### [TASK PROMPT]
Copy out the stretch of entries from the line containing "collection date as typed: Transcribed" through the line containing "genus: Clidemia", reproducing those lines word for word.

### [DATA EXCERPTS]
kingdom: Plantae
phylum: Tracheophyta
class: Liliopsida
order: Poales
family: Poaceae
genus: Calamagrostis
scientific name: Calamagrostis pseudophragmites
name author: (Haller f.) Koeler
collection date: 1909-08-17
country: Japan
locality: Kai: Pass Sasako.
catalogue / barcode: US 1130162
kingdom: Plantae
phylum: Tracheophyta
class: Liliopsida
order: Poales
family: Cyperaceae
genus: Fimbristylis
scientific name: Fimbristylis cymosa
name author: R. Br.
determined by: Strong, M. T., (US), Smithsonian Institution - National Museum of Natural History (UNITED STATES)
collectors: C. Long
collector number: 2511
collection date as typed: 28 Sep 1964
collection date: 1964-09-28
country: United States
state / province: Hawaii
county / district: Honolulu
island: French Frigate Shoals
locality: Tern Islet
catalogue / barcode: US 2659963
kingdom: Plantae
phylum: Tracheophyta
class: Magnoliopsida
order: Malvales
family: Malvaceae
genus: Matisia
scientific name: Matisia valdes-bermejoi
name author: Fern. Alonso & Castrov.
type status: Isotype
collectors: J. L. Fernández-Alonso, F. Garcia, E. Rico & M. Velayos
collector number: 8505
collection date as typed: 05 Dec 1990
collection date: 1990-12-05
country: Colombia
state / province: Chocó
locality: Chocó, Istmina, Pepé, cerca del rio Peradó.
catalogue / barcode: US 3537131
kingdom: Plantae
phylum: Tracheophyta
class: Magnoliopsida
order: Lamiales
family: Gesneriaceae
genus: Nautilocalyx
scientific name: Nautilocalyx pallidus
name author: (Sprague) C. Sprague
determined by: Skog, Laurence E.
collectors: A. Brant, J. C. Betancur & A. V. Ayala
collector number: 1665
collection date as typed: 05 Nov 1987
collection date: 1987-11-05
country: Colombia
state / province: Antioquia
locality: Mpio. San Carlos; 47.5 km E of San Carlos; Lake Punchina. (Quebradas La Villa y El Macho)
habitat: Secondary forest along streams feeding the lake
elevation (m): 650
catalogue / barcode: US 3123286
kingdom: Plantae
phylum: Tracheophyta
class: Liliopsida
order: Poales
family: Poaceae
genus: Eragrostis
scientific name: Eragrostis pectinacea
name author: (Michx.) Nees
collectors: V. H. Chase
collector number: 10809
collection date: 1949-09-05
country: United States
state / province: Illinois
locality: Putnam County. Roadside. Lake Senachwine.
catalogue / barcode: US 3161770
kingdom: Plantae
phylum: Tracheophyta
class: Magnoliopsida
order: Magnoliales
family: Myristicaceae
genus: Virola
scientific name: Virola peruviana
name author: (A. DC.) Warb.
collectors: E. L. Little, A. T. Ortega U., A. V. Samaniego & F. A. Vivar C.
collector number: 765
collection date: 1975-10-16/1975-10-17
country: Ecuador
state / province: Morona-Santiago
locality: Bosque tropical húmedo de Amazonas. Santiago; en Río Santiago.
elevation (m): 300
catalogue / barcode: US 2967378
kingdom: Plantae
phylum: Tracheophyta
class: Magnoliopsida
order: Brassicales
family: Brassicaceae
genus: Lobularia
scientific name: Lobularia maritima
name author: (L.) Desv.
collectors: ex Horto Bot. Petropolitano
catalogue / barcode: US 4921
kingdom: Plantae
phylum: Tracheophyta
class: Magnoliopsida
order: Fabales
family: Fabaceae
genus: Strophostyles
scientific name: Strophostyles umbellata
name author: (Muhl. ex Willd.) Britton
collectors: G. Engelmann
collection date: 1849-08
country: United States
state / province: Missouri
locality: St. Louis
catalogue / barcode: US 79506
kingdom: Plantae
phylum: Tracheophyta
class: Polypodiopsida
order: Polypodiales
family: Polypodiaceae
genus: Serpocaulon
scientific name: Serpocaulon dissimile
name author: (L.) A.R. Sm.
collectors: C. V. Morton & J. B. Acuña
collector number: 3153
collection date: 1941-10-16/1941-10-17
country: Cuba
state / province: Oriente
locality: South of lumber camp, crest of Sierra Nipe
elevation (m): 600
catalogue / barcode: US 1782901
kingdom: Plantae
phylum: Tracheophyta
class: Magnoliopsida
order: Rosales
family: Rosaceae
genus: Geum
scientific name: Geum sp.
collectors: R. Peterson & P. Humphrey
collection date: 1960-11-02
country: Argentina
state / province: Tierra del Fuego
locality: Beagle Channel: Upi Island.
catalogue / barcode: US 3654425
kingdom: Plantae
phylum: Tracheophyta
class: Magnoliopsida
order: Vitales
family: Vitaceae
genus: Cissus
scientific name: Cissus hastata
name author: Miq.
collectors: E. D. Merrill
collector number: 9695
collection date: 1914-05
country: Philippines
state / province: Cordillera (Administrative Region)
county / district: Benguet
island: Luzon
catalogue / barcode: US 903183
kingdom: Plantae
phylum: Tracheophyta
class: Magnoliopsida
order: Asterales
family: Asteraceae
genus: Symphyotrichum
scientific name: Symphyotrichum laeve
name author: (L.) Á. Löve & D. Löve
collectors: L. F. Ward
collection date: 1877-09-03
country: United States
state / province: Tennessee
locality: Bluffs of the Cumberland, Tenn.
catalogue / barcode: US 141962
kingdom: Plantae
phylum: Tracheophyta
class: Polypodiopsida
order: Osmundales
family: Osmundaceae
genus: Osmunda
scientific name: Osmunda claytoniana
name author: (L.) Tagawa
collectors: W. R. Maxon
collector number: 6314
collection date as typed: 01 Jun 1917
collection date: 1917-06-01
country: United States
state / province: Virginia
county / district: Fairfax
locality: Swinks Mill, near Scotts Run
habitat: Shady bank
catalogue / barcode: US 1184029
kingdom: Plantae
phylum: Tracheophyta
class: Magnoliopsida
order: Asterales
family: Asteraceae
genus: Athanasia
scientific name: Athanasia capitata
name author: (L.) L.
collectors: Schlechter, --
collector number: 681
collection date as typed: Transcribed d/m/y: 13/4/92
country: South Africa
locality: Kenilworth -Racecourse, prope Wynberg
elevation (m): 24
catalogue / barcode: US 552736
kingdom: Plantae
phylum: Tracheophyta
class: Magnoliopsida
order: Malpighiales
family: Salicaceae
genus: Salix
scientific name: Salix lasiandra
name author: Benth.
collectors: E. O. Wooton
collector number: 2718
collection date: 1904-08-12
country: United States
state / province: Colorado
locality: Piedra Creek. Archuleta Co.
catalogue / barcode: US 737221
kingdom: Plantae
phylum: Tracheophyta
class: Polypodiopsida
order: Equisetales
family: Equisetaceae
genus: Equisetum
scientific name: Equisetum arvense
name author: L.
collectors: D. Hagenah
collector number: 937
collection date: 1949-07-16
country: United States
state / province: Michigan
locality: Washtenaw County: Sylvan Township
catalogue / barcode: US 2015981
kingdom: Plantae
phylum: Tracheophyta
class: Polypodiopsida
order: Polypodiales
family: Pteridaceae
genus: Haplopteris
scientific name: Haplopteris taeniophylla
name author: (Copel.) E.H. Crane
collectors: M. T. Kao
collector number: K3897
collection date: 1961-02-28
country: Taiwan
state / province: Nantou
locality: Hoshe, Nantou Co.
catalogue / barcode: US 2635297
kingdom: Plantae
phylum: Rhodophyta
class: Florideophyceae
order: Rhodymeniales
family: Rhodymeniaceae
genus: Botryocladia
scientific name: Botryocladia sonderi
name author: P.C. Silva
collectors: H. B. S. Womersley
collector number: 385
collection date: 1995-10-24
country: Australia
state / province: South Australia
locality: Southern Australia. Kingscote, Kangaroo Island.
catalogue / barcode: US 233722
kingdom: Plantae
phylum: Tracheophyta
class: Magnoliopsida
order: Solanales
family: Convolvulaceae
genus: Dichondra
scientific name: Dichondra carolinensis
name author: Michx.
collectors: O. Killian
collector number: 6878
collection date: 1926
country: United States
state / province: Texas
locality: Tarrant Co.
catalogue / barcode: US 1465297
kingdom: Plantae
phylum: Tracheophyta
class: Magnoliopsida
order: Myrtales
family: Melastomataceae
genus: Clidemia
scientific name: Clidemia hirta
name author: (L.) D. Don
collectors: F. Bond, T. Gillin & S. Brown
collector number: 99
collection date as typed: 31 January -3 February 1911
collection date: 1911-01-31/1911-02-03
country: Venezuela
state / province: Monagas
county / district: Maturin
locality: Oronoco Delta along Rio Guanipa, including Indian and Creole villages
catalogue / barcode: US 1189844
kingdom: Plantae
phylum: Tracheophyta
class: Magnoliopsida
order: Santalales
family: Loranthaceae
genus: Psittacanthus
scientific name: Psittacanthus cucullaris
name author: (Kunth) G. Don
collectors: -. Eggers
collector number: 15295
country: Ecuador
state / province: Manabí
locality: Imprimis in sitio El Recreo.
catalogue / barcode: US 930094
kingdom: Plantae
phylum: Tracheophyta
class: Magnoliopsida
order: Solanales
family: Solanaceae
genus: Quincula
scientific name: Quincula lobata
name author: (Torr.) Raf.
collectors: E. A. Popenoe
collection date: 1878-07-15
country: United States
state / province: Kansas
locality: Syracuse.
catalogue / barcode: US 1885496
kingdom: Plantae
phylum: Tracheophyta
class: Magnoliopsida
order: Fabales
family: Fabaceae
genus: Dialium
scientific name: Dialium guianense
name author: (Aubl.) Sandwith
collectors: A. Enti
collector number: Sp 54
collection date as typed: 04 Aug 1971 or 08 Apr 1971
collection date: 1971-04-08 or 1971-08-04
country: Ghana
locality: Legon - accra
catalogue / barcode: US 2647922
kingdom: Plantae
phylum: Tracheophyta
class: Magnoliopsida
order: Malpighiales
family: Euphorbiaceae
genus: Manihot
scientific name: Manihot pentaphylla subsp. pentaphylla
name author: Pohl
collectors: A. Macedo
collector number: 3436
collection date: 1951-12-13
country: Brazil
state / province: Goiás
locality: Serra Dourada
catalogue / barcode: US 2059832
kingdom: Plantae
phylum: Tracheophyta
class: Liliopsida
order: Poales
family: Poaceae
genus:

### [ANSWER FOR THE TASK]
collection date as typed: Transcribed d/m/y: 13/4/92
country: South Africa
locality: Kenilworth -Racecourse, prope Wynberg
elevation (m): 24
catalogue / barcode: US 552736
kingdom: Plantae
phylum: Tracheophyta
class: Magnoliopsida
order: Malpighiales
family: Salicaceae
genus: Salix
scientific name: Salix lasiandra
name author: Benth.
collectors: E. O. Wooton
collector number: 2718
collection date: 1904-08-12
country: United States
state / province: Colorado
locality: Piedra Creek. Archuleta Co.
catalogue / barcode: US 737221
kingdom: Plantae
phylum: Tracheophyta
class: Polypodiopsida
order: Equisetales
family: Equisetaceae
genus: Equisetum
scientific name: Equisetum arvense
name author: L.
collectors: D. Hagenah
collector number: 937
collection date: 1949-07-16
country: United States
state / province: Michigan
locality: Washtenaw County: Sylvan Township
catalogue / barcode: US 2015981
kingdom: Plantae
phylum: Tracheophyta
class: Polypodiopsida
order: Polypodiales
family: Pteridaceae
genus: Haplopteris
scientific name: Haplopteris taeniophylla
name author: (Copel.) E.H. Crane
collectors: M. T. Kao
collector number: K3897
collection date: 1961-02-28
country: Taiwan
state / province: Nantou
locality: Hoshe, Nantou Co.
catalogue / barcode: US 2635297
kingdom: Plantae
phylum: Rhodophyta
class: Florideophyceae
order: Rhodymeniales
family: Rhodymeniaceae
genus: Botryocladia
scientific name: Botryocladia sonderi
name author: P.C. Silva
collectors: H. B. S. Womersley
collector number: 385
collection date: 1995-10-24
country: Australia
state / province: South Australia
locality: Southern Australia. Kingscote, Kangaroo Island.
catalogue / barcode: US 233722
kingdom: Plantae
phylum: Tracheophyta
class: Magnoliopsida
order: Solanales
family: Convolvulaceae
genus: Dichondra
scientific name: Dichondra carolinensis
name author: Michx.
collectors: O. Killian
collector number: 6878
collection date: 1926
country: United States
state / province: Texas
locality: Tarrant Co.
catalogue / barcode: US 1465297
kingdom: Plantae
phylum: Tracheophyta
class: Magnoliopsida
order: Myrtales
family: Melastomataceae
genus: Clidemia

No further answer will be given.